- [WORK REQUIRED]: Retype, with no changes, the lines of the data below from the line that contains "Newcastle West Municipal" through the line that contains "Noonan Christmas Lights.", including both of those lines.

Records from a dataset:
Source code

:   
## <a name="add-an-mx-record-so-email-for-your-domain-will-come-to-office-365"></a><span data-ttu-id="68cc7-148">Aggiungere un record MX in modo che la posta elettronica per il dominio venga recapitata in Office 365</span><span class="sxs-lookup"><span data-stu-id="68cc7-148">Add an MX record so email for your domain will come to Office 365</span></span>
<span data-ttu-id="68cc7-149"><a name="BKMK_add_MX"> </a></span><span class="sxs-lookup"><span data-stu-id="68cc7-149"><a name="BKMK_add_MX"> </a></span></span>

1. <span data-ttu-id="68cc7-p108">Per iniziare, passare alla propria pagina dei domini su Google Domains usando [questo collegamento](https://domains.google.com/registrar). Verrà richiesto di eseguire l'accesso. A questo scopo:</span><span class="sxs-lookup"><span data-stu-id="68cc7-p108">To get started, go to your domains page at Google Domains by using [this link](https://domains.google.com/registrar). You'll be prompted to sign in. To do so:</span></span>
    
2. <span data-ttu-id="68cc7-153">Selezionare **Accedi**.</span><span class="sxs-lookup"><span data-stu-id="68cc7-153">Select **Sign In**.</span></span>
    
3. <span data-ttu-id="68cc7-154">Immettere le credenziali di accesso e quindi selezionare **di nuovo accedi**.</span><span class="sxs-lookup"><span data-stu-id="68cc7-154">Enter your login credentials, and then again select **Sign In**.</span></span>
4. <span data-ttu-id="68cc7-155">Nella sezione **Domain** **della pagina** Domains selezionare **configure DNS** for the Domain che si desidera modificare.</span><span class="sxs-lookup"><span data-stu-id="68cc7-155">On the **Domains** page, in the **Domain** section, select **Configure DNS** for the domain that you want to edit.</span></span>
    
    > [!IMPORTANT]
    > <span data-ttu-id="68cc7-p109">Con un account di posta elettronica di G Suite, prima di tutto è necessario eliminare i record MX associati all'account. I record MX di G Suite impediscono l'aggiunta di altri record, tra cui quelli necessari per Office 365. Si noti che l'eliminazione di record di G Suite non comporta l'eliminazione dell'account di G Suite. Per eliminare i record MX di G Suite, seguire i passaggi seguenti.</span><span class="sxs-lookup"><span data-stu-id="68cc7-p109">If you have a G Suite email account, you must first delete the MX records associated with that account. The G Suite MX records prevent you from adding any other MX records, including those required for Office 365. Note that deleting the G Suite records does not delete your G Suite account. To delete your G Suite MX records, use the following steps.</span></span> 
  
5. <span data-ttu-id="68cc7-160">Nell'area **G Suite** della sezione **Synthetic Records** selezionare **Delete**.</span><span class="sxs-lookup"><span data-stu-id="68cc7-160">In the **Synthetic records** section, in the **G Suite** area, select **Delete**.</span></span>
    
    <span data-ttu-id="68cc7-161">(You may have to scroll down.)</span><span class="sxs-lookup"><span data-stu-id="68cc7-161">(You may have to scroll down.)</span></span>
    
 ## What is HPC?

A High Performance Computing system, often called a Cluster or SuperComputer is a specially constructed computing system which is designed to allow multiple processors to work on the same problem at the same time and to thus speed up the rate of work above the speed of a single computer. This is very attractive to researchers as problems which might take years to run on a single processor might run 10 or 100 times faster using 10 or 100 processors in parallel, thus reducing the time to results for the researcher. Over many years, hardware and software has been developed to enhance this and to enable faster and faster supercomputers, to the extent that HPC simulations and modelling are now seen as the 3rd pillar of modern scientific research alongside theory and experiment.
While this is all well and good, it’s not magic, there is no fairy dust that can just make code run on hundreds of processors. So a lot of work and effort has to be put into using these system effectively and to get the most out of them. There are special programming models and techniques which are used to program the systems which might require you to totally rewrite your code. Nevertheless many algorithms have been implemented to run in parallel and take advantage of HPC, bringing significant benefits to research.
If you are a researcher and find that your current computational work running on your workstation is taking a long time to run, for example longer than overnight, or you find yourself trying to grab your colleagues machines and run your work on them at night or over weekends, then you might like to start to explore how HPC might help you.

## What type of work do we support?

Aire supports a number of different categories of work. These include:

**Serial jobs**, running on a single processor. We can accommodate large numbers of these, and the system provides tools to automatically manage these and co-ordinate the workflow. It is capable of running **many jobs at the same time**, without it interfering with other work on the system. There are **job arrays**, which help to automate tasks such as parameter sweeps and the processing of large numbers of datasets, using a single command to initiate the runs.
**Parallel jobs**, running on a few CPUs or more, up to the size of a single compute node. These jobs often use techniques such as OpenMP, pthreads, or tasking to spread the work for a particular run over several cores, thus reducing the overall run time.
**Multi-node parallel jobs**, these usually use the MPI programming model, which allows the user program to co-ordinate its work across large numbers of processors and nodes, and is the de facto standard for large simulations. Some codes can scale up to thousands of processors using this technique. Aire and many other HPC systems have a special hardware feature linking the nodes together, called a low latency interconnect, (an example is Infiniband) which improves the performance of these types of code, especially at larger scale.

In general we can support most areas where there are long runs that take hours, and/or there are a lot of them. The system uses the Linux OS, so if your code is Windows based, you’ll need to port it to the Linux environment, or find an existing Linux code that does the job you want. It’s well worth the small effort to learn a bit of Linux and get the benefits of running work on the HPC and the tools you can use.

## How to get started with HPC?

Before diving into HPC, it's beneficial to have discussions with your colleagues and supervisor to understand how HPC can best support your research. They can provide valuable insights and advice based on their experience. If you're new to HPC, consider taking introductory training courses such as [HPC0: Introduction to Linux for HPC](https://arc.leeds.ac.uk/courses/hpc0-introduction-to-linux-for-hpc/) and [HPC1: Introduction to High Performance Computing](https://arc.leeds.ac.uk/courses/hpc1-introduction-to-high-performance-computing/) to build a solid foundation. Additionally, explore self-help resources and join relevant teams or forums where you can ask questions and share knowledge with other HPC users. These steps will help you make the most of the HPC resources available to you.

---

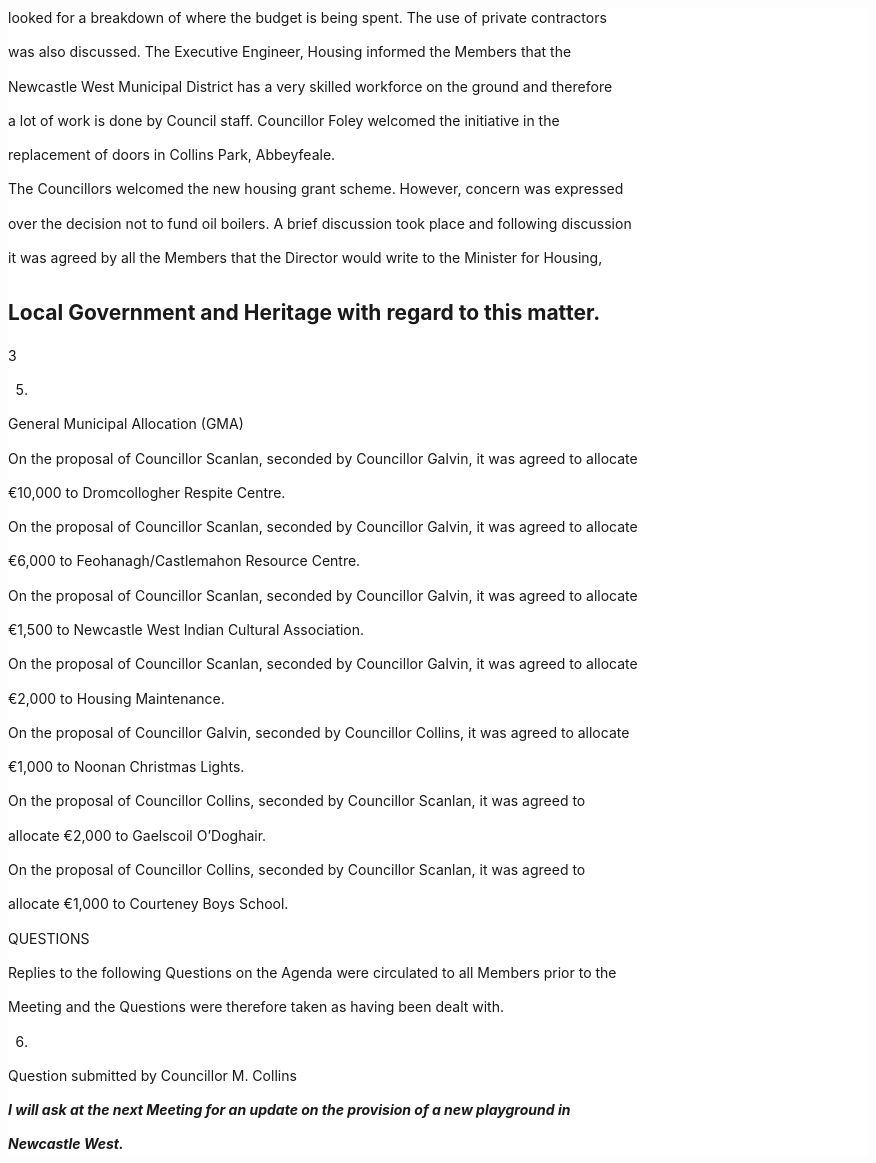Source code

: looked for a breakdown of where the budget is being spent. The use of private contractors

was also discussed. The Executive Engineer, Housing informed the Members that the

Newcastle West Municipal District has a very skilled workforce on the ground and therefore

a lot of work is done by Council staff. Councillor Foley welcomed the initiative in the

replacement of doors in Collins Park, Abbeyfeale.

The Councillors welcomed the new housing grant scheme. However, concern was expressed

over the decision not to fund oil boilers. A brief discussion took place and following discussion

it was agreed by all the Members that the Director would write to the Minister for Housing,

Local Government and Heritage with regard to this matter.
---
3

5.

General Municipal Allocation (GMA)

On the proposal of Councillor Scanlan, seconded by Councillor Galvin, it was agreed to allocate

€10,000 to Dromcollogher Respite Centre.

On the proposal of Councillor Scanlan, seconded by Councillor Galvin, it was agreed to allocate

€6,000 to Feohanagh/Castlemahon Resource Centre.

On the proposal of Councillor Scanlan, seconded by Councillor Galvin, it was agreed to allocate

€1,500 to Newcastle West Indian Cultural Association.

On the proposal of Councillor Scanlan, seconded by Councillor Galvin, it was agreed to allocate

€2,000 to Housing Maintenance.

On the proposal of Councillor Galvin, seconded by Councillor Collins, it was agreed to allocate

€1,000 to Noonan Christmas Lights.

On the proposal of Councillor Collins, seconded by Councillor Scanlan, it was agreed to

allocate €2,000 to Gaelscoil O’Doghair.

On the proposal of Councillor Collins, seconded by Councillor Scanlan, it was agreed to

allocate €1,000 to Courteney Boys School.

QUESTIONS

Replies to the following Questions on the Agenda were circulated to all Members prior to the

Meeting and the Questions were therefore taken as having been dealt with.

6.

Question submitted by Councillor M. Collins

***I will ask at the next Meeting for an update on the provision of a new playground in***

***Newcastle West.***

- [ANSWER BELOW]:
Newcastle West Municipal District has a very skilled workforce on the ground and therefore

a lot of work is done by Council staff. Councillor Foley welcomed the initiative in the

replacement of doors in Collins Park, Abbeyfeale.

The Councillors welcomed the new housing grant scheme. However, concern was expressed

over the decision not to fund oil boilers. A brief discussion took place and following discussion

it was agreed by all the Members that the Director would write to the Minister for Housing,

Local Government and Heritage with regard to this matter.
---
3

5.

General Municipal Allocation (GMA)

On the proposal of Councillor Scanlan, seconded by Councillor Galvin, it was agreed to allocate

€10,000 to Dromcollogher Respite Centre.

On the proposal of Councillor Scanlan, seconded by Councillor Galvin, it was agreed to allocate

€6,000 to Feohanagh/Castlemahon Resource Centre.

On the proposal of Councillor Scanlan, seconded by Councillor Galvin, it was agreed to allocate

€1,500 to Newcastle West Indian Cultural Association.

On the proposal of Councillor Scanlan, seconded by Councillor Galvin, it was agreed to allocate

€2,000 to Housing Maintenance.

On the proposal of Councillor Galvin, seconded by Councillor Collins, it was agreed to allocate

€1,000 to Noonan Christmas Lights.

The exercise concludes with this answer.